The Social Security Administration tracks the frequency of each baby name used during a given year. They release the datasets each year in April. When it’s released, news organizations all over the country use the data to create stories about trends in baby names. Then throughout the year you’ll see the occasional, topical baby names story. This guide will show how you can make your own baby names story using Excel.
Step 1: Get the data. Usually before Step 1, we would need to figure out our story and find an appropriate dataset to answer our questions. For this story, we already know our story and data set, so we can just go get it.
You can find the Social Security Administration’s baby names dataset can be found through the government’s data repository, Data.gov. You can search for “baby names” or something like it.
A bunch of datasets will pop up, but the first two are the baby names data. The first dataset is the national-level data, but for our assignment, we will use the second dataset, which is state-level data. If you click the “Zip” button, it should automatically start downloading the dataset.
The data will come down as one relatively large zip file. Once you uncompress the file, you will see a text file for each state.
Step 2: Import the data in Excel. Since the data is provided in text files, we can’t just open them in Excel. Instead we need to use Excel’s import function to convert the text into a Excel spreadsheet.
Start by opening up Excel and choosing File > Import. Excel will ask you what type of file it is (i.e., text) and where it is saved. Then you will get to the “Text Import Wizard.”
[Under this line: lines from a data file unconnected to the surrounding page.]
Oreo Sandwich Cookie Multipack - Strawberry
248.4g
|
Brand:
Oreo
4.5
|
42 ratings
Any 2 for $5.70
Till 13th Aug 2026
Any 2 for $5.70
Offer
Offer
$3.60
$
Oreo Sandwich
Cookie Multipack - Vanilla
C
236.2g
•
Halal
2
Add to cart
In this set of windows, you will be telling Excel how the data is organized within the text file, so it knows how to convert it in to a spreadsheet. The first question is whether the data is fixed width (i.e., the beginning of each piece of data is a fixed number of spaces apart) or delimited (i.e., the pieces of data are separated by some kind of indicator, like a tab or comma). As you can see in the preview window, our data is delimited and separated by commas.
The final screen asks you about the format of the data you are importing. In our case, all of the data is just “general” data, but if you were importing dates or numbers as text you could tell it here.
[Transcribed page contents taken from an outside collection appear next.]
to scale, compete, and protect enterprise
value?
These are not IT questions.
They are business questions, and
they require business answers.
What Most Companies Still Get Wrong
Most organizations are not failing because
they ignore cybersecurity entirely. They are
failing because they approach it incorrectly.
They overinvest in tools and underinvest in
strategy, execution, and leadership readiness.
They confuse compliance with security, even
Finally, it will ask you where you want to put the data. You should be able to leave it how it is.
Step 3: Find the data you need. You should come into the assignment with an idea of what you’re looking. In my in-class example, I looked at the popularity of the name Peyton over time.
The easiest way to find all the Peytons is to use Excel’s filtering function. [note: before I started filtering I added a row above all my data and added column labels, like year and gender] You’ll find the filter button on the right side of the screen.
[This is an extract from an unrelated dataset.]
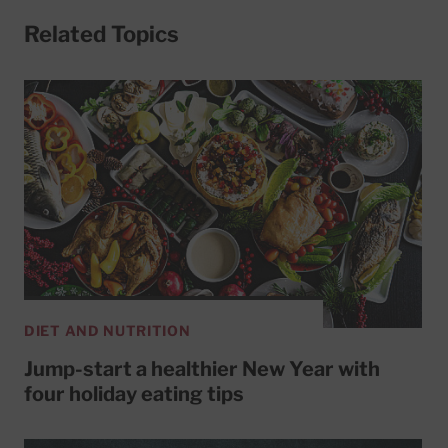
Related Topics
DIET AND NUTRITION
Jump-start a healthier New Year with
four holiday eating tips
When you turn on the filtering, you will see a drop-down arrow has been appeared on the right side of each column label. If you click the arrow for a column, the filtering box for the column will pop up.
So for our example, you probably want filter by name, so you can get rid of all the data for the names you don’t care about.
In the above picture, I have filtered down to just the Peytons. If I wanted I could also filter by gender to see just the male (or female) Peytons. Now that I have it filtered down, I can check if my story idea (e.g., the rise in popularity in Tennessee of the name Peyton) is actually a story. Then I can decide how to report the data.
For this assignment we want to create a simple line chart. To do this, I would start by copying the relevant data to a new sheet within the same Excel file. Once it is organized on the new sheet, use Excel’s chart tool to start making the chart. For this one I chose to use a stacked bar chart.
Then we work on the formatting to make it the perfect chart.